Another struggle is to keep dance accessible, because it is known to have considerable cost associated with it, especially at the competitive level.
“It’s difficult staying affordable for our community so that more people can enjoy the benefits of health and fitness at an affordable price, Groth said. “All business has overhead but we do our best to accommodate and pay our staff their worth – as quality instruction is important – as well as keeping the fees affordable for our dance and fitness programs.”
This struggle is one we hear often from business owners. It can be difficult to balance the passion to share something with the community with the need to make a living. It’s hard to deliver high quality and keep costs down, but it’s something our business owners strive to do.
“Small businesses are so important for our community and our economy, said Groth. “When you shop or choose a service locally you are helping your community stay afloat, especially in today’s times of crisis and worry.”
Groth, like so many business owners, has had more to worry about in 2020 than in previous years.
“I feel that I am most proud, recently, of being able to fight the fear of closing during COVID and to not have to shut our doors for good, although it was a struggle for a few months,” she said. “Because of my business experience, community involvement and strong work ethic, we were able to push through stronger than ever.”
Having a business in Historic Lapeer matters to Groth partly because this is her home. She’s a lifelong resident of Lapeer, and has happy memories of this place that she wants to carry with her as she plays a role in its future.
“There are so many memories of Lapeer, but I would have to say partaking in parades has been a favorite,” she said. “It started when I was in the parade as a kid and as a graduate, many years ago. And now setting up our own ideas and floats for parades and enjoying seeing others’ happiness in parades. Community Fairs and Events are also great memories, as a kid, as a parent, and also as a business owner.”

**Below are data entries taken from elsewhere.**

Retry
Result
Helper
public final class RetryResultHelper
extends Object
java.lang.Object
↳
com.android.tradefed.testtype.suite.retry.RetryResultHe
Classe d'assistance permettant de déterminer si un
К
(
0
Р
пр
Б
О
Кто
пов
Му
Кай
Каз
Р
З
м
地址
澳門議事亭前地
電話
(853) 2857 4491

For Groth, who describes herself as a positive person, optimism about her life, her business and our community is part of her nature and contributes to forward movement.

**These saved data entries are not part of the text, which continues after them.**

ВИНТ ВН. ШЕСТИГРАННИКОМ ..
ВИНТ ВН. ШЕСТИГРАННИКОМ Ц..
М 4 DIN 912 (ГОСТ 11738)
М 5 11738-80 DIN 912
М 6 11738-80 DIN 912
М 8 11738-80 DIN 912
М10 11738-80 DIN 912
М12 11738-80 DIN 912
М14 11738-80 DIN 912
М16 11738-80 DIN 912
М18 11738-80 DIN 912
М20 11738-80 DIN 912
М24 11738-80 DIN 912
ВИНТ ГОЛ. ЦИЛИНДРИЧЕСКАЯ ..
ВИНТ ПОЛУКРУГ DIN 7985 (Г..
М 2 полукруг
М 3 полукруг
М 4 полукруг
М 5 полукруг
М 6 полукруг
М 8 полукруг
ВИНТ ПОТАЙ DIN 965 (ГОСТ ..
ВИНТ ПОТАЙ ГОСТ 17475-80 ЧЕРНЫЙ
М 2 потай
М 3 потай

“I try to see the good in everyone and everything. I also have a very strong drive for success and also to help others,” she said. “Most small businesses are not in business to be a millionaire like the huge corporations, but they are in business because they have a passion for what they do and, in some way, to help others.”
She’s right. Groth and business owners like her aren’t in it to get rich, they’re in it to bring something good to Historic Lapeer, because for them, it’s more than just a place to have a business, it’s the community they call home.